Exercise instructions: Find the string "EIGHT" in the data, then copy every line where it is found.

Records provided:
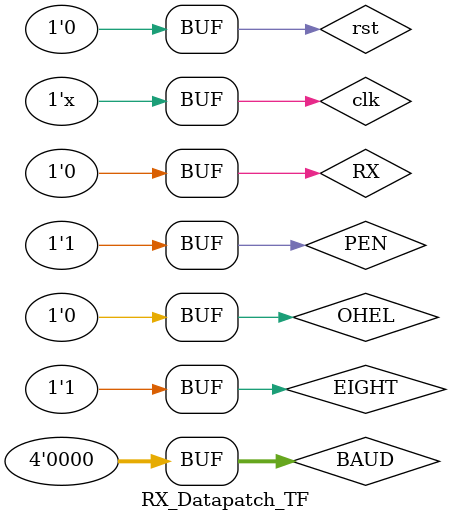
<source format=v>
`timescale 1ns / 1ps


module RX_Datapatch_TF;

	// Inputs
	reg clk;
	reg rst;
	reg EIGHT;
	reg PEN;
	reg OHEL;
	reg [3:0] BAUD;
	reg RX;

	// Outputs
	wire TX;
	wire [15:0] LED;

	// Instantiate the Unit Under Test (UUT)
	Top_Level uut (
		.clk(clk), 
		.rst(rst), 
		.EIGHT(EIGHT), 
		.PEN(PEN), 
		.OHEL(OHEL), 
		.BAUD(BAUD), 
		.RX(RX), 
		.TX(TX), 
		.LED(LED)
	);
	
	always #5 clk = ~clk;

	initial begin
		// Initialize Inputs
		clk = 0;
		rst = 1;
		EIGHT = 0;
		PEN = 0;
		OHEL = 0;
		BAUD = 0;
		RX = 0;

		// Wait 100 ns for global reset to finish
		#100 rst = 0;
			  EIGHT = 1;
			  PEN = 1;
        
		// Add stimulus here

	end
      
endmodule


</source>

Response below:
	reg EIGHT;
		.EIGHT(EIGHT), 
		EIGHT = 0;
			  EIGHT = 1;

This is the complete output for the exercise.